Rating: 4/10 - Aggro Moon
Farming is definitely possible, and there’s livestock aplenty, but the local economy could be more supportive of our agricultural endeavors. Might make for a better Rune Factory.
The Long Dark
Sure, the Canadian wilds are little chilly for turnips and sweet corn, but Harvest Moon has winter too. Spring, summer, and autumn might have been the money-makers, but it was winter, when the fields and forests alike were quieted by snow, that my farmer really got the chance to explore Mineral Town. The windswept journey past Goddess Spring to the summit of Mother’s Hill never failed to impress upon me the breathless beauty of the season, and The Long Dark has that in spades.
What it doesn’t have is… well, much of anything else. I set up in Pleasant Valley of course, and while the game definitely gets points for the prerequisite red barn, all my neighbors were sprawled face down in the snow, and the only way I could interact with any of them was by picking their pockets.
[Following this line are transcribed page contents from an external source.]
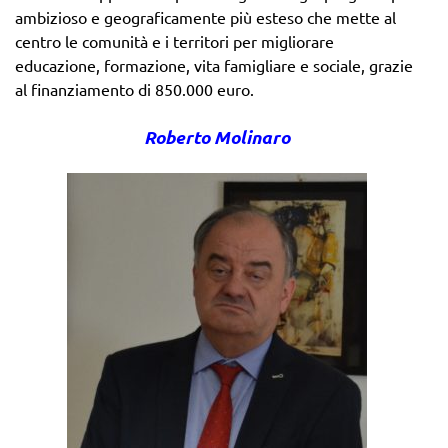
ambizioso e geograficamente più esteso che mette al
centro le comunità e i territori per migliorare
educazione, formazione, vita famigliare e sociale, grazie
al finanziamento di 850.000 euro.
Roberto Molinaro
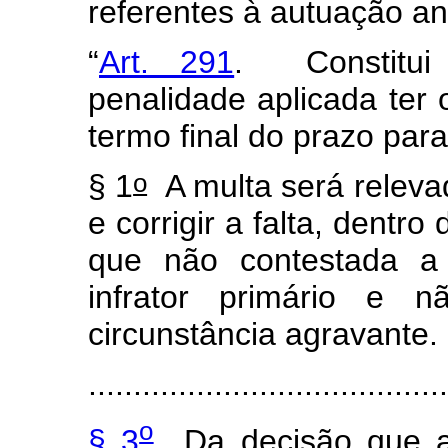
referentes à autuação ant
“
Art. 291
. Constitui 
penalidade aplicada ter o
termo final do prazo par
o
§ 1
A multa será relevad
e corrigir a falta, dentr
que não contestada a 
infrator primário e 
circunstância agravante.
........................................
o
§ 3
Da decisão que at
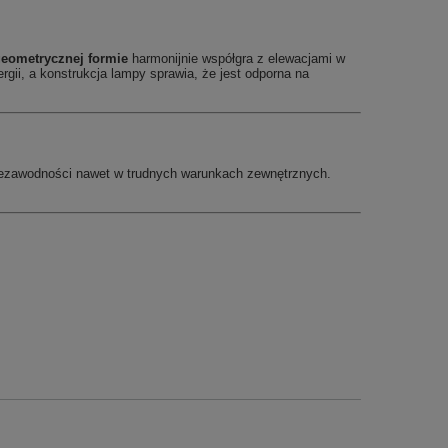
geometrycznej formie
harmonijnie współgra z elewacjami w
gii, a konstrukcja lampy sprawia, że jest odporna na
iezawodności nawet w trudnych warunkach zewnętrznych.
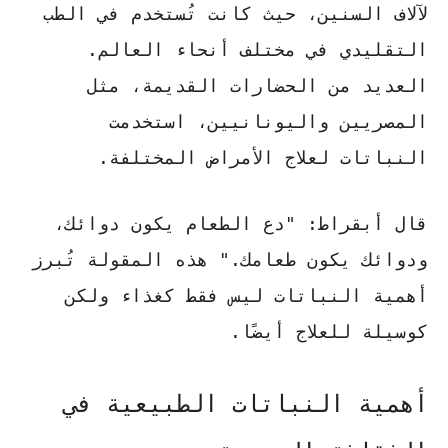
لآلاف السنين، حيث كانت تُستخدم في الطب
التقليدي في مختلف أنحاء العالم.
العديد من الحضارات القديمة، مثل
المصريين واليونانيين، استخدمت
النباتات لعلاج الأمراض المختلفة.
قال
أبقراط
: "دع الطعام يكون دوائك،
ودوائك يكون طعامك." هذه المقولة تُبرز
أهمية النباتات ليس فقط كغذاء ولكن
كوسيلة للعلاج أيضًا.
أهمية النباتات الطبيعية في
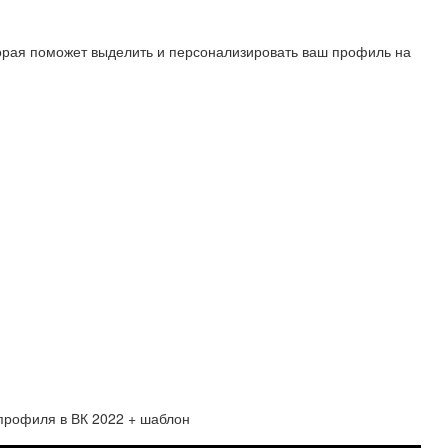
торая поможет выделить и персонализировать ваш профиль на
 профиля в ВК 2022 + шаблон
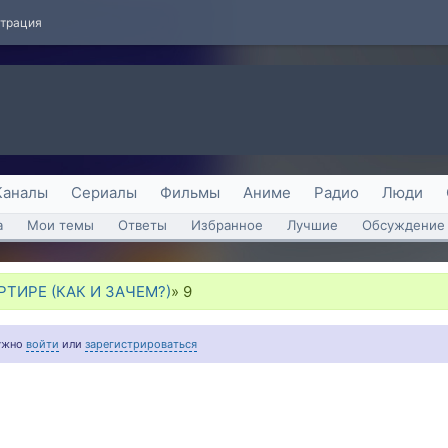
страция
Каналы
Сериалы
Фильмы
Аниме
Радио
Люди
а
Мои темы
Ответы
Избранное
Лучшие
Обсуждение 
РТИРЕ (КАК И ЗАЧЕМ?)
»
9
нужно
войти
или
зарегистрироваться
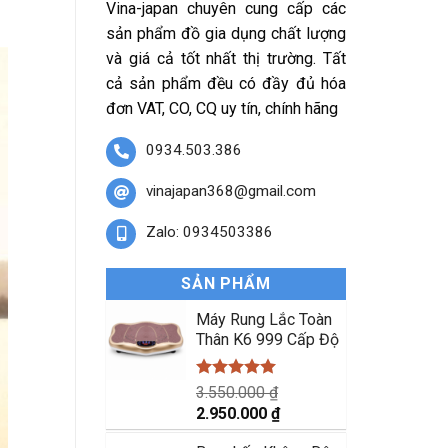
Vina-japan chuyên cung cấp các
sản phẩm đồ gia dụng chất lượng
và giá cả tốt nhất thị trường. Tất
cả sản phẩm đều có đầy đủ hóa
đơn VAT, CO, CQ uy tín, chính hãng
0934.503.386
vinajapan368@gmail.com
Zalo: 0934503386
SẢN PHẨM
Máy Rung Lắc Toàn
Thân K6 999 Cấp Độ
Được xếp
3.550.000
₫
hạng
5.00
Giá
Giá
2.950.000
₫
5 sao
gốc
hiện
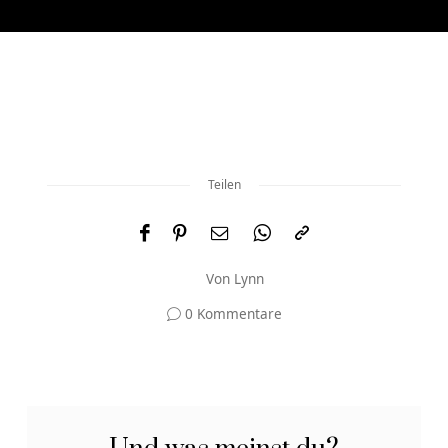
Teilen
Von
Lynn
0 Kommentare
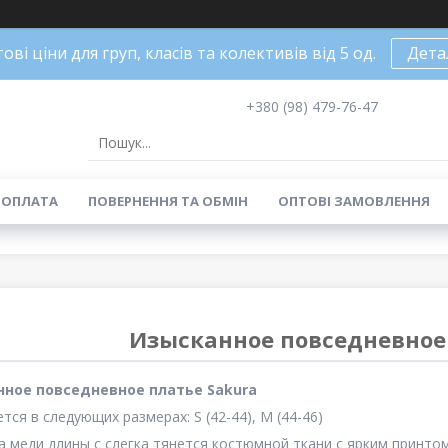
ові ціни для груп, класів та колективів від 5 од.
Дета
+380 (98) 479-76-47
 ОПЛАТА
ПОВЕРНЕННЯ ТА ОБМІН
ОПТОВІ ЗАМОВЛЕННЯ
Изысканное повседневное 
ное повседневное платье Sakura
тся в следующих размерах: S (42-44), M (44-46)
 меди длины с слегка тянется костюмной ткани с ярким принтом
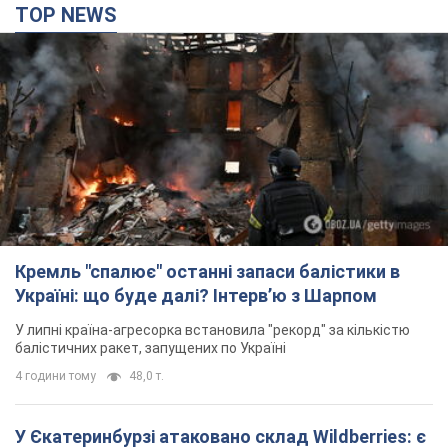
Кремль "спалює" останні запаси балістики в
Україні: що буде далі? Інтерв’ю з Шарпом
У липні країна-агресорка встановила "рекорд" за кількістю
балістичних ракет, запущених по Україні
4 години тому
48,0 т.
У Єкатеринбурзі атаковано склад Wildberries: є
влучання, піднявся дим. Фото і відео
Не допомогла росіянам навіть робота ППО
4 години тому
9,0 т.
"Чудовий батько": у мережі розповіли про
чоловіка, якого Росія убила ударом по
Броварах. Фото
Чоловіка згадують як професіонала своєї справи
2 години тому
1,2 т.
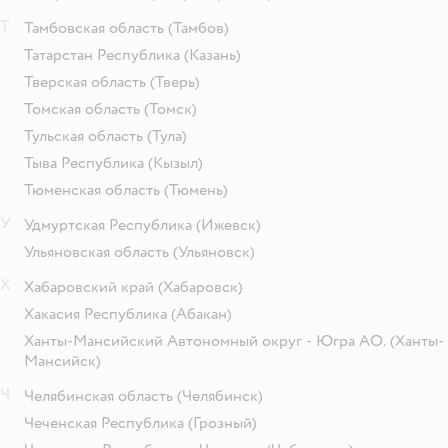
Т
Тамбовская область
(Тамбов)
Татарстан Республика
(Казань)
Тверская область
(Тверь)
Томская область
(Томск)
Тульская область
(Тула)
Тыва Республика
(Кызыл)
Тюменская область
(Тюмень)
У
Удмуртская Республика
(Ижевск)
Ульяновская область
(Ульяновск)
Х
Хабаровский край
(Хабаровск)
Хакасия Республика
(Абакан)
Ханты-Мансийский Автономный округ - Югра АО.
(Ханты-
Мансийск)
Ч
Челябинская область
(Челябинск)
Чеченская Республика
(Грозный)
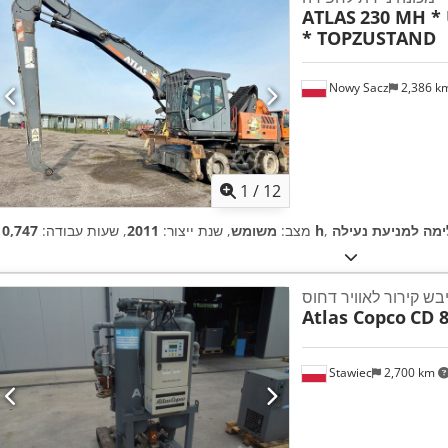
ATLAS
230 MH *
* TOPZUSTAND
Nowy Sacz
2,386 k
1
/
12
10,747 h
מצב:
משומש
, שנת ייצור:
2011
, שעות עבודה:
בש קירור לאוויר דחוס
Atlas Copco
CD 8
Stawiec
2,700 km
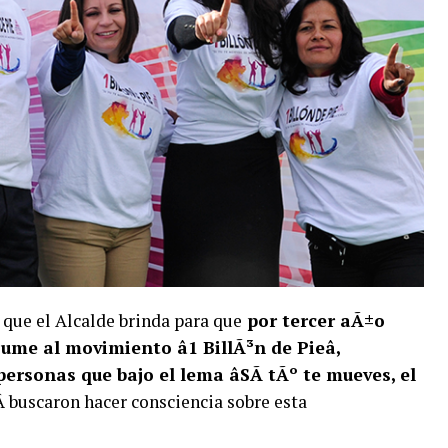
 que el Alcalde brinda para que
por tercer aÃ±o
me al movimiento â1 BillÃ³n de Pieâ,
ersonas que bajo el lema âSÃ­ tÃº te mueves, el
Â buscaron hacer consciencia sobre esta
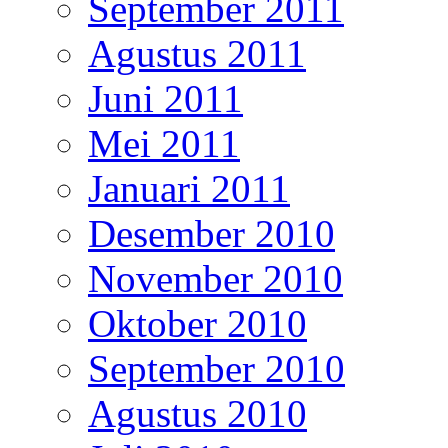
September 2011
Agustus 2011
Juni 2011
Mei 2011
Januari 2011
Desember 2010
November 2010
Oktober 2010
September 2010
Agustus 2010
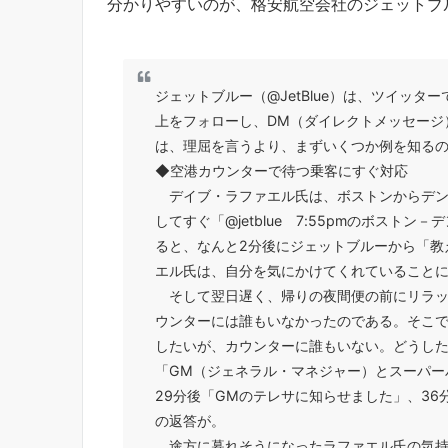
分かりやすいのが、格安航空会社のジェットブ
ジェットブルー（@JetBlue）は、ツイッタ
上をフォローし、DM（ダイレクトメッセージ
は、理屈を言うより、まずいくつか例を知る
◆空港カウンターで待つ乗客にすぐ対応
デイブ・ラファエル氏は、ボストンからデン
してすぐ「@jetblue 7:55pmのボス
ると、なんと2分後にジェットブルーから「教
エル氏は、自分を気にかけてくれていること
そして翌日遅く、帰りの夜間便の前にリラッ
ウンターには誰もいなかったのである。そこで「
したいが、カウンターに誰もいない。どうした
「GM（ジェネラル・マネジャー）とスーパー
29分後「GMのテレサに知らせました」、3
の返答が。
途方に暮れそうになったラファエル氏の気持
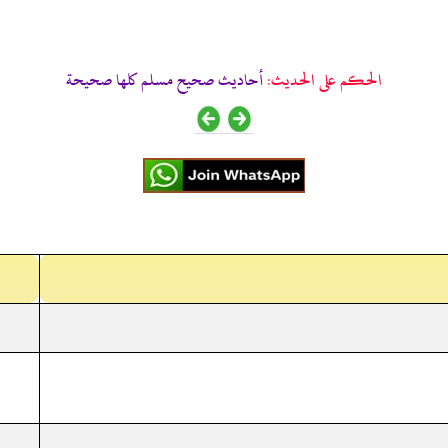
الحكم على الحديث:
أحاديث صحيح مسلم كلها صحيحة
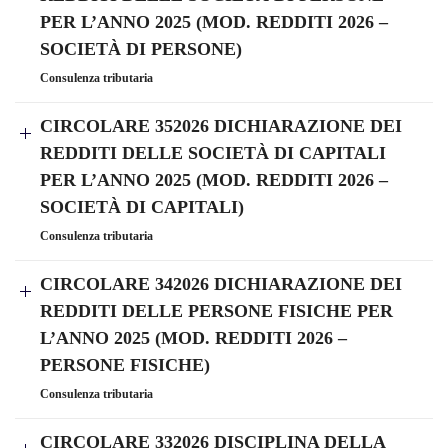
PER L’ANNO 2025 (MOD. REDDITI 2026 –
SOCIETÀ DI PERSONE)
Consulenza tributaria
CIRCOLARE 352026 DICHIARAZIONE DEI
REDDITI DELLE SOCIETÀ DI CAPITALI
PER L’ANNO 2025 (MOD. REDDITI 2026 –
SOCIETÀ DI CAPITALI)
Consulenza tributaria
CIRCOLARE 342026 DICHIARAZIONE DEI
REDDITI DELLE PERSONE FISICHE PER
L’ANNO 2025 (MOD. REDDITI 2026 –
PERSONE FISICHE)
Consulenza tributaria
CIRCOLARE 332026 DISCIPLINA DELLA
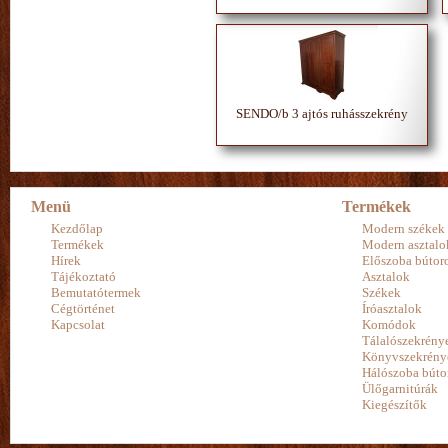
SENDO/b 3 ajtós ruhásszekrény
Menü
Termékek
Kezdőlap
Modern székek
Termékek
Modern asztalo
Hírek
Előszoba bútor
Tájékoztató
Asztalok
Bemutatótermek
Székek
Cégtörténet
Íróasztalok
Kapcsolat
Komódok
Tálalószekrény
Könyvszekrény
Hálószoba búto
Ülőgarnitúrák
Kiegészítők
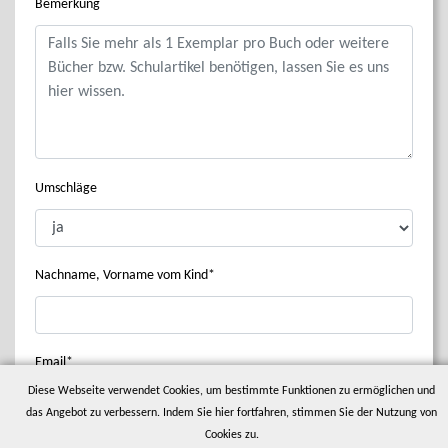
Bemerkung
Umschläge
Nachname, Vorname vom Kind
Email
Diese Webseite verwendet Cookies, um bestimmte Funktionen zu ermöglichen und
das Angebot zu verbessern. Indem Sie hier fortfahren, stimmen Sie der Nutzung von
Cookies zu.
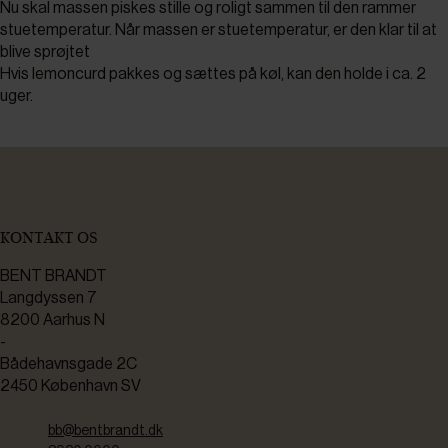
Nu skal massen piskes stille og roligt sammen til den rammer
stuetemperatur. Når massen er stuetemperatur, er den klar til at
blive sprøjtet
Hvis lemoncurd pakkes og sættes på køl, kan den holde i ca. 2
uger.
KONTAKT OS
BENT BRANDT
Langdyssen 7
8200 Aarhus N
-
Bådehavnsgade 2C
2450 København SV
bb@bentbrandt.dk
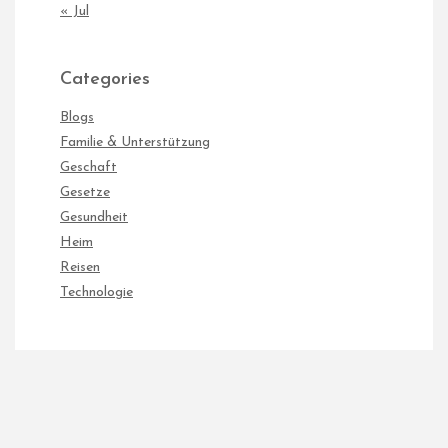
« Jul
Categories
Blogs
Familie & Unterstützung
Geschaft
Gesetze
Gesundheit
Heim
Reisen
Technologie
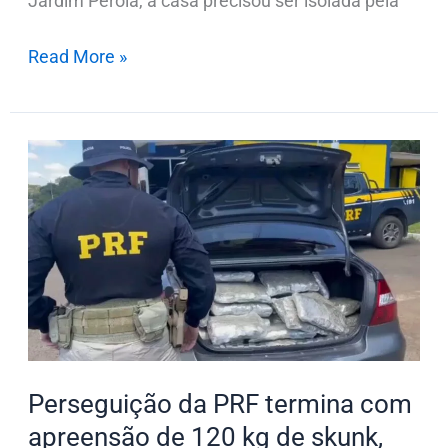
Jardim Pérola, a casa precisou ser isolada pela
Read More »
Perseguição
da
PRF
termina
com
apreensão
de
120
kg
Perseguição da PRF termina com
de
apreensão de 120 kg de skunk,
skunk,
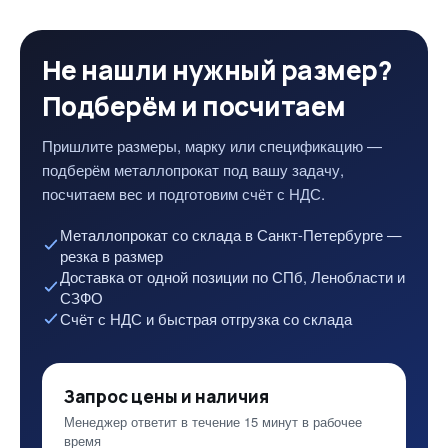
Не нашли нужный размер?
Подберём и посчитаем
Пришлите размеры, марку или спецификацию —
подберём металлопрокат под вашу задачу,
посчитаем вес и подготовим счёт с НДС.
Металлопрокат со склада в Санкт-Петербурге —
резка в размер
Доставка от одной позиции по СПб, Ленобласти и
СЗФО
Счёт с НДС и быстрая отгрузка со склада
Запрос цены и наличия
Менеджер ответит в течение 15 минут в рабочее
время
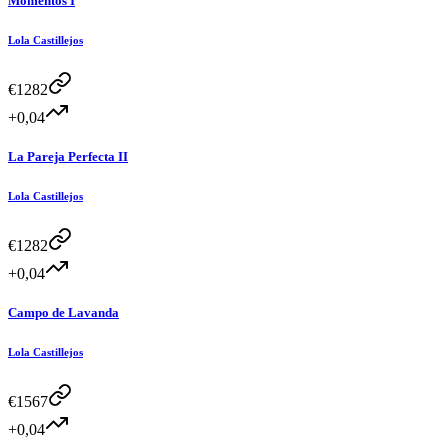
Momentos I
Lola Castillejos
€
1282
+0,04
La Pareja Perfecta II
Lola Castillejos
€
1282
+0,04
Campo de Lavanda
Lola Castillejos
€
1567
+0,04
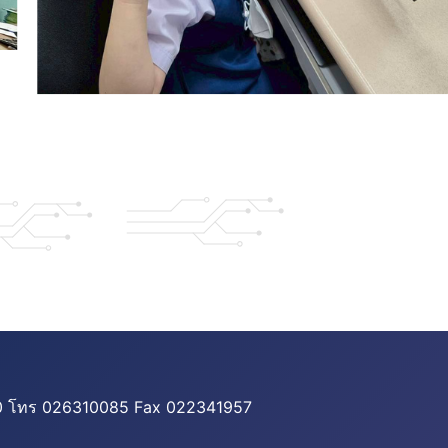
500 โทร 026310085 Fax 022341957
Not very neighborly on my part.
Rating: 2.5/10 - Frozen, Lonely Moon
This game knocks winter out of the park, but considering the developers forgot to include the other three seasons, I don’t see how I could rate it any higher than that.
Project Zomboid
To start, this game let me eat a worm I dug up in my garden, so I’d say it really gets my “back to nature” ethos. Maybe too much.
In most Harvest Moon games, watering your crops is a one-and-done deal. Project Zomboid had me running back and forth with not one, but six pots of water to coax three measly radish seedlings into discovering the will to live. That’s not a leisurely stroll through a pastoral paradise - that’s work!
The zombie corpses offer a promising source of fertilizer, though, and they really went out of their way to welcome me into the community.
Rating: 1/10 - Grindy Moon
The locals were friendlier than those in some of our previous entries, in that they existed, but subsistence farming felt like the chore it really is. No bueno.
The Elder Scrolls V: Skyrim
I’ve heard tell that Skyrim’s Hearthfire DLC lets you set up a homestead, raise a family and all that, but I don’t feel like giving Bethesda any more money at the moment, so we’re going to make do with what we’ve got.
Originally, my plan was to head over to Pelagia Farm by Whiterun and strongly suggest the inhabitants clear out, but lady luck was on my side, and by the time I got over there, something or someone had already killed them for me. My suspicion is that they were crushed under the matted mass of random encounter mods I’d installed over the years, but only the gods can say.
With little time to waste on formalities such as funerals and property deeds, Lydia and I settled down into our damp, but not altogether unbearable new life as medieval peasants. Severio’s cottage is beyond cozy, and while the oxen appear largely indifferent to my existence, our fields are overflowing with more local produce than we could ever dream of - so long as we only dream of leeks, cabbage, and potatoes.
Joy.
Rating: 3/10 - Dreary Moon
Skyrim captures the bleak reality of life as some random serf in a frigid, dragon-infested land plagued by civil war, which is not very Harvest Moon. The color palette is also severely lacking in pink and mint green.
Rimworld
Rimworld isn’t Harvest Moon. It’s (almost) better than Harvest Moon.
What you’re gonna want to do is turn that baby alllllll the way down to "peaceful", download that mod that lets your pawns have kids, and it’s all Little House on the Prairie from there, friend!
My farmerfolk, Ella and Svejgaard, escaped from a smog smothered factory planet to start a new life on the plains of an untouched world with their dog, Ferdinand, and their new llama friend, Llama 1. This place has everything - foraging, mining, seasons, weather, and there’s even a fishing mod out there for you completionists.
Now we just need a few neighbors to fall from the sky, and we’ll have a real community on our hands!
Rating: 9/10 - Frontiersman Moon
With a few (dozen) mods, this game has pretty much everything I could want, and if things break bad in the cold months, I can always go full Donner Party, so that’s cool. It still loses a point, though, because, as much as I would love to say otherwise, Rimworld is not, in fact, Harvest Moon.